I hadn’t heard this term until it was discussed at a conference I attended. It turns out that you share a “microbiome cloud” with the people you live with and the people you work with.
What is a microbiome cloud?
“Microbiome cloud” describes the collection of organisms that inhabit homes and offices. Everyone contributes some of their own organisms to this communal cloud – from the microbiome on the skin (which sits on dead skin cells and accumulates as dust on surfaces), the lungs (which is exhaled into the air) and the gut (which is distributed into the air when the toilet is flushed).
What is the significance of the microbiome cloud?
Given that we share organisms with our household and our workmates, this could have a positive or negative impact on our own bacterial communities.

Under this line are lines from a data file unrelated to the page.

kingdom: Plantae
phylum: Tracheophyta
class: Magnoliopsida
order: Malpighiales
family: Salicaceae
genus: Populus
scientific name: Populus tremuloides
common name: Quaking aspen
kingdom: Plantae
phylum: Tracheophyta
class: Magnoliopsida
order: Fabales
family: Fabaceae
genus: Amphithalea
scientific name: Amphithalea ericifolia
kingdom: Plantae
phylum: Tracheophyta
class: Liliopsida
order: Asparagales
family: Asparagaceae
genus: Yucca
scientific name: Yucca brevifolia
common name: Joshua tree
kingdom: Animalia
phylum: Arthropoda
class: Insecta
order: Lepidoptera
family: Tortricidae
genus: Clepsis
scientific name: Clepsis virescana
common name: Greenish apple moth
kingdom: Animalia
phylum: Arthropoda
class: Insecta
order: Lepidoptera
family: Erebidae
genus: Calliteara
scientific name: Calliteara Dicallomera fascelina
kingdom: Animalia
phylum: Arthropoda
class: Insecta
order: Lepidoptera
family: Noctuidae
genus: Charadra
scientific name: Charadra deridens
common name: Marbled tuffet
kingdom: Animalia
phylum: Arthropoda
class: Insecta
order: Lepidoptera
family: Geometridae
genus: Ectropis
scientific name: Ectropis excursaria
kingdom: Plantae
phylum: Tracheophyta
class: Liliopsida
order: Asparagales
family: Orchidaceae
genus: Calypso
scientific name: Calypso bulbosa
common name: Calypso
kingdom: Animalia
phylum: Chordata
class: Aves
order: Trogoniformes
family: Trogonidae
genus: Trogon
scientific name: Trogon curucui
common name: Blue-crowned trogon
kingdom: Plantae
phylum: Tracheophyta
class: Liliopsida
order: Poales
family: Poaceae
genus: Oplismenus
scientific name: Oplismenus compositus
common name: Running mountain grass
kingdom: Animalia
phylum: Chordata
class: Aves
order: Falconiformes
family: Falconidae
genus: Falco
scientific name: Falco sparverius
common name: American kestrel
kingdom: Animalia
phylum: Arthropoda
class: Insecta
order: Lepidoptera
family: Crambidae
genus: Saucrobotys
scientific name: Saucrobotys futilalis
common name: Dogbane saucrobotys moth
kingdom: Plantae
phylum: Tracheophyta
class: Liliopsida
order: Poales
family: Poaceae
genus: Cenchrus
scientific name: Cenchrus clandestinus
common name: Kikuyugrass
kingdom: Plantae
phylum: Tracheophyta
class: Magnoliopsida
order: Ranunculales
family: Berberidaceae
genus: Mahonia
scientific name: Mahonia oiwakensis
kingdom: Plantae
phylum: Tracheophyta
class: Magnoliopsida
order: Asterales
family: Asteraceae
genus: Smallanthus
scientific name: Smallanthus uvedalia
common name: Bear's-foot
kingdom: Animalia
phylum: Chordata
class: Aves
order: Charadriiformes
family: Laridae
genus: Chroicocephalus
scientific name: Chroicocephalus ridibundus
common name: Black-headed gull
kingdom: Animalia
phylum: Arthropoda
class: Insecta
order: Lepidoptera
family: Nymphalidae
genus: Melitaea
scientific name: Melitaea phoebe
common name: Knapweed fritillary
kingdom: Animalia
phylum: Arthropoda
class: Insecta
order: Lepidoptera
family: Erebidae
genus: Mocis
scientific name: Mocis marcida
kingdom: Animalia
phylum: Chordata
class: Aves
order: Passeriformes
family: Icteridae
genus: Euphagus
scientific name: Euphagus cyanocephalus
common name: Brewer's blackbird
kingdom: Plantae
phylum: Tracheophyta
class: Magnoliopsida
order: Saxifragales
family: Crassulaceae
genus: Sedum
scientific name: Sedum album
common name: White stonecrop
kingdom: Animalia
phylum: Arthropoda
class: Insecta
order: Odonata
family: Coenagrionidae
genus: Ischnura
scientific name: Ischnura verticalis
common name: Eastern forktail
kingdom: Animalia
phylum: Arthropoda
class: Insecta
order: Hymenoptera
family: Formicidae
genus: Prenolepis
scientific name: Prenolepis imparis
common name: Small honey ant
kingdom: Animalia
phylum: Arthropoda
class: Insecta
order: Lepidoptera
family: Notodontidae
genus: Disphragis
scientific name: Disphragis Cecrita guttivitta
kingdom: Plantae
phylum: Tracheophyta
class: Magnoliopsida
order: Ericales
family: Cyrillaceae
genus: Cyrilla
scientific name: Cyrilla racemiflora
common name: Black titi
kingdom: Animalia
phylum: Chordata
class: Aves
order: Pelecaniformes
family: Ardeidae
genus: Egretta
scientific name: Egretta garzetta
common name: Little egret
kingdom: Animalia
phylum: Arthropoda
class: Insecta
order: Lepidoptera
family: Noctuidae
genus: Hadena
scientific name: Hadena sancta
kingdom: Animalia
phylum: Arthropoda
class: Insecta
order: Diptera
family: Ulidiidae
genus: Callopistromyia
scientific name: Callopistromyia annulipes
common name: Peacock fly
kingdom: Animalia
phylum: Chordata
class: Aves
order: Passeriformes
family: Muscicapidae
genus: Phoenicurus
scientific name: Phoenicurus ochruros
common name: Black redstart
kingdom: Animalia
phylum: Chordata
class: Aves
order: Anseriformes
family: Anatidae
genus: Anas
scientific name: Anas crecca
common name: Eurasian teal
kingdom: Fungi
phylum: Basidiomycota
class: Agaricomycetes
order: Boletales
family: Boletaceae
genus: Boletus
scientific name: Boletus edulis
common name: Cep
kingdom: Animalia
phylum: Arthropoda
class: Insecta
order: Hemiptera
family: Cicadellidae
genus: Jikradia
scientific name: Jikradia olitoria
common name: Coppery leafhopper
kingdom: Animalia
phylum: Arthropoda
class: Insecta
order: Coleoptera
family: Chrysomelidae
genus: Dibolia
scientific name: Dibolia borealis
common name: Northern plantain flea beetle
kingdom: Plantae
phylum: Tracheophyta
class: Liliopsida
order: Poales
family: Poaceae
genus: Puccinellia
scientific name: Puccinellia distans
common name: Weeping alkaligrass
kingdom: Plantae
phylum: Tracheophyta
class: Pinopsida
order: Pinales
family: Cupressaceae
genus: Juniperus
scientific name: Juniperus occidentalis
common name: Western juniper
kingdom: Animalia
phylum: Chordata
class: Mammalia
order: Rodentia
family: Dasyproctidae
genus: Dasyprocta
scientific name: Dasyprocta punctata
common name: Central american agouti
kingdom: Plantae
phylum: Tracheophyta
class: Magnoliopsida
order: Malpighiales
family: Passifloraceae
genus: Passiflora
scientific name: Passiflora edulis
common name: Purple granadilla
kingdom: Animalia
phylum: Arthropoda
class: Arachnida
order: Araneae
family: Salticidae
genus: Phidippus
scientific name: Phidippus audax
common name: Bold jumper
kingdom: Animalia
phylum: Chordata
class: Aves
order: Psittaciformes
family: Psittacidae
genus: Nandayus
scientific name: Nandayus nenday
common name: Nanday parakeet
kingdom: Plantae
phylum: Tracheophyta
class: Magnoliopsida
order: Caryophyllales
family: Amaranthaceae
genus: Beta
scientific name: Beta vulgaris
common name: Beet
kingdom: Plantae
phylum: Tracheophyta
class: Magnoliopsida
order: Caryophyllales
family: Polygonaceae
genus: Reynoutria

It could mean that your attempts to rebuild a healthy microbiome in your own gut are being undermined by an unhealthy microbiome cloud in your home or office! Or conversely, you could be benefiting from a predominantly healthy microbiome cloud that is positively influencing your own communities.
How can I improve my microbiome cloud?
If you are making efforts to improve the health of your own microbiome, take steps to ensure that you are surrounded by a healthy microbiome cloud. Dust surfaces regularly to remove dead skin cells and vacuum using a HEPA filter. Close the toilet lid before you flush and encourage your household and workmates to do the same. Open windows and doors daily – even in cold weather – to help with air circulation. And if one person in the house is trying to improve their gut health (by supplementing with prebiotics and probiotics, or by following an eating pattern that promotes good gut health), consider extending this to all members of the household, improving the whole cloud.
How healthy do you think your microbiome cloud is? Are there steps you could take to improve it?